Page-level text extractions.
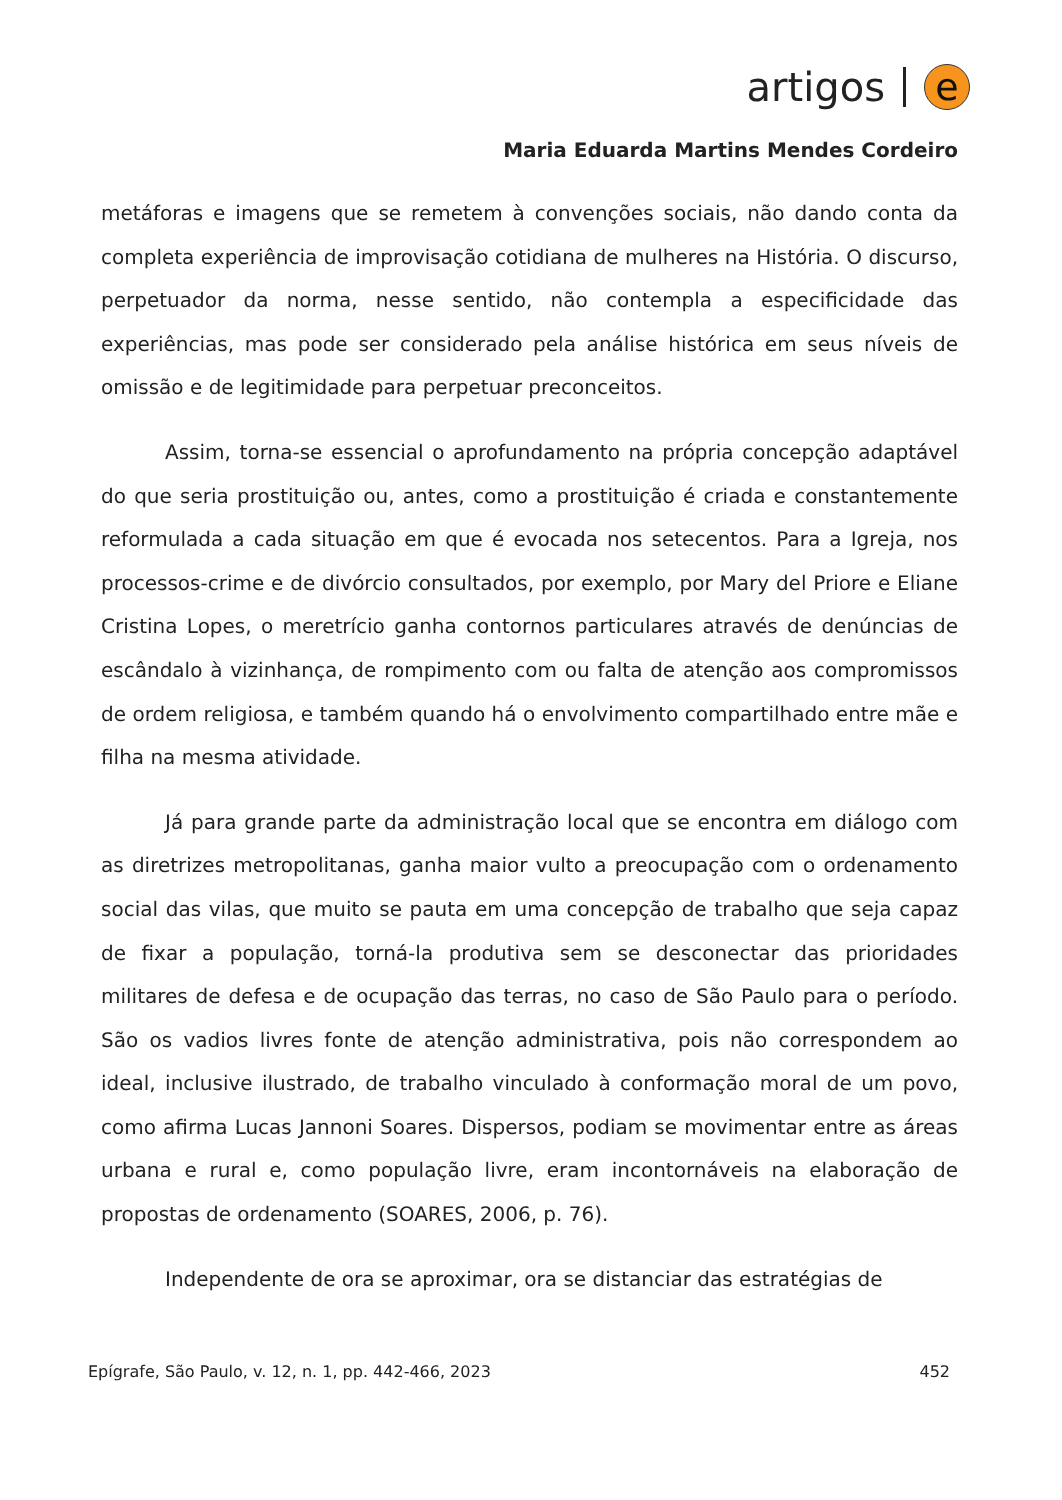artigos e
Maria Eduarda Martins Mendes Cordeiro
metáforas e imagens que se remetem à convenções sociais, não dando conta da completa experiência de improvisação cotidiana de mulheres na História. O discurso, perpetuador da norma, nesse sentido, não contempla a especificidade das experiências, mas pode ser considerado pela análise histórica em seus níveis de omissão e de legitimidade para perpetuar preconceitos.
Assim, torna-se essencial o aprofundamento na própria concepção adaptável do que seria prostituição ou, antes, como a prostituição é criada e constantemente reformulada a cada situação em que é evocada nos setecentos. Para a Igreja, nos processos-crime e de divórcio consultados, por exemplo, por Mary del Priore e Eliane Cristina Lopes, o meretrício ganha contornos particulares através de denúncias de escândalo à vizinhança, de rompimento com ou falta de atenção aos compromissos de ordem religiosa, e também quando há o envolvimento compartilhado entre mãe e filha na mesma atividade.
Já para grande parte da administração local que se encontra em diálogo com as diretrizes metropolitanas, ganha maior vulto a preocupação com o ordenamento social das vilas, que muito se pauta em uma concepção de trabalho que seja capaz de fixar a população, torná-la produtiva sem se desconectar das prioridades militares de defesa e de ocupação das terras, no caso de São Paulo para o período. São os vadios livres fonte de atenção administrativa, pois não correspondem ao ideal, inclusive ilustrado, de trabalho vinculado à conformação moral de um povo, como afirma Lucas Jannoni Soares. Dispersos, podiam se movimentar entre as áreas urbana e rural e, como população livre, eram incontornáveis na elaboração de propostas de ordenamento (SOARES, 2006, p. 76).
Independente de ora se aproximar, ora se distanciar das estratégias de
Epígrafe, São Paulo, v. 12, n. 1, pp. 442-466, 2023 452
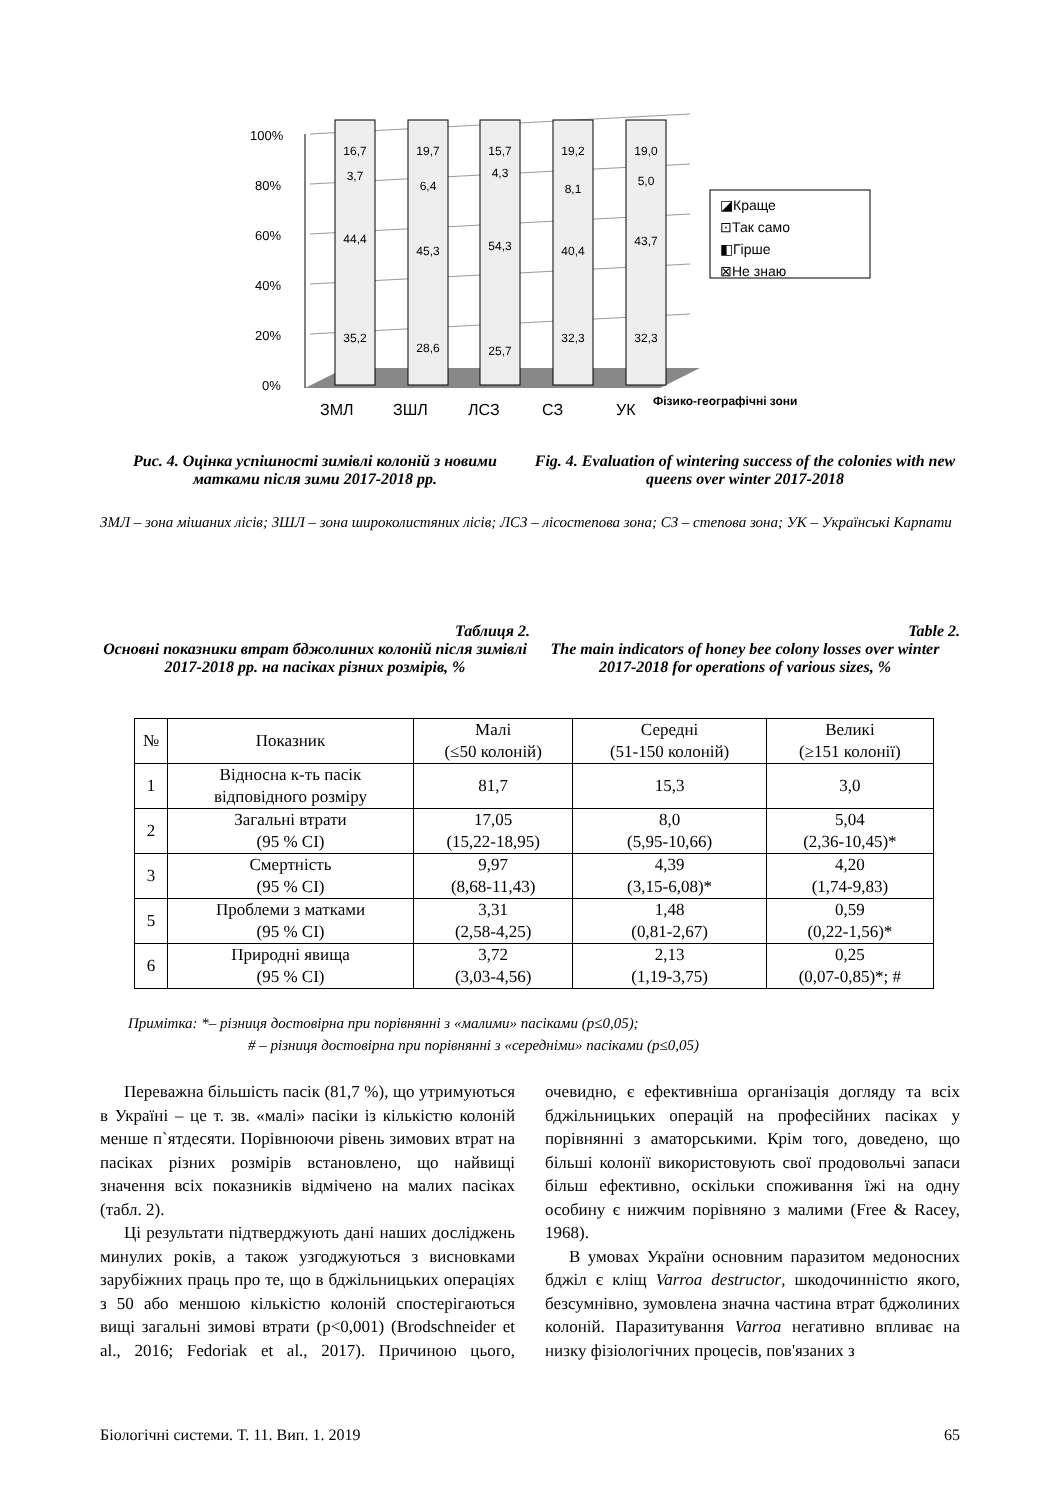100%
80%
60%
40%
20%
0%
16,7
3,7
44,4
35,2
19,7
6,4
45,3
28,6
15,7
4,3
54,3
25,7
19,2
8,1
40,4
32,3
19,0
5,0
43,7
32,3
ЗМЛ
ЗШЛ
ЛСЗ
СЗ
УК
Фізико-географічні зони
◪Краще
⊡Так само
◧Гірше
⊠Не знаю
Рис. 4. Оцінка успішності зимівлі колоній з новими матками після зими 2017-2018 рр.
Fig. 4. Evaluation of wintering success of the colonies with new queens over winter 2017-2018
ЗМЛ – зона мішаних лісів; ЗШЛ – зона широколистяних лісів; ЛСЗ – лісостепова зона; СЗ – степова зона; УК – Українські Карпати
Таблиця 2.
Основні показники втрат бджолиних колоній після зимівлі 2017-2018 рр. на пасіках різних розмірів, %
Table 2.
The main indicators of honey bee colony losses over winter 2017-2018 for operations of various sizes, %
| № | Показник | Малі (≤50 колоній) | Середні (51-150 колоній) | Великі (≥151 колонії) |
| --- | --- | --- | --- | --- |
| 1 | Відносна к-ть пасік відповідного розміру | 81,7 | 15,3 | 3,0 |
| 2 | Загальні втрати (95 % CI) | 17,05 (15,22-18,95) | 8,0 (5,95-10,66) | 5,04 (2,36-10,45)* |
| 3 | Смертність (95 % CI) | 9,97 (8,68-11,43) | 4,39 (3,15-6,08)* | 4,20 (1,74-9,83) |
| 5 | Проблеми з матками (95 % CI) | 3,31 (2,58-4,25) | 1,48 (0,81-2,67) | 0,59 (0,22-1,56)* |
| 6 | Природні явища (95 % CI) | 3,72 (3,03-4,56) | 2,13 (1,19-3,75) | 0,25 (0,07-0,85)*; # |
Примітка: *– різниця достовірна при порівнянні з «малими» пасіками (p≤0,05);
# – різниця достовірна при порівнянні з «середніми» пасіками (p≤0,05)
Переважна більшість пасік (81,7 %), що утримуються в Україні – це т. зв. «малі» пасіки із кількістю колоній менше п`ятдесяти. Порівнюючи рівень зимових втрат на пасіках різних розмірів встановлено, що найвищі значення всіх показників відмічено на малих пасіках (табл. 2).
Ці результати підтверджують дані наших досліджень минулих років, а також узгоджуються з висновками зарубіжних праць про те, що в бджільницьких операціях з 50 або меншою кількістю колоній спостерігаються вищі загальні зимові втрати (p<0,001) (Brodschneider et al., 2016; Fedoriak et al., 2017). Причиною цього, очевидно, є ефективніша організація догляду та всіх бджільницьких операцій на професійних пасіках у порівнянні з аматорськими. Крім того, доведено, що більші колонії використовують свої продовольчі запаси більш ефективно, оскільки споживання їжі на одну особину є нижчим порівняно з малими (Free & Racey, 1968).
В умовах України основним паразитом медоносних бджіл є кліщ Varroa destructor, шкодочинністю якого, безсумнівно, зумовлена значна частина втрат бджолиних колоній. Паразитування Varroa негативно впливає на низку фізіологічних процесів, пов'язаних з
Біологічні системи. Т. 11. Вип. 1. 2019 65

Request.
Look above for the line containing "(0,07-0,85)*; # |". Output from there through the line containing "Ці результати підтверджують", exactly and inclusively.

Answer to this problem.
| 6 | Природні явища (95 % CI) | 3,72 (3,03-4,56) | 2,13 (1,19-3,75) | 0,25 (0,07-0,85)*; # |
Примітка: *– різниця достовірна при порівнянні з «малими» пасіками (p≤0,05);
# – різниця достовірна при порівнянні з «середніми» пасіками (p≤0,05)
Переважна більшість пасік (81,7 %), що утримуються в Україні – це т. зв. «малі» пасіки із кількістю колоній менше п`ятдесяти. Порівнюючи рівень зимових втрат на пасіках різних розмірів встановлено, що найвищі значення всіх показників відмічено на малих пасіках (табл. 2).
Ці результати підтверджують дані наших досліджень минулих років, а також узгоджуються з висновками зарубіжних праць про те, що в бджільницьких операціях з 50 або меншою кількістю колоній спостерігаються вищі загальні зимові втрати (p<0,001) (Brodschneider et al., 2016; Fedoriak et al., 2017). Причиною цього, очевидно, є ефективніша організація догляду та всіх бджільницьких операцій на професійних пасіках у порівнянні з аматорськими. Крім того, доведено, що більші колонії використовують свої продовольчі запаси більш ефективно, оскільки споживання їжі на одну особину є нижчим порівняно з малими (Free & Racey, 1968).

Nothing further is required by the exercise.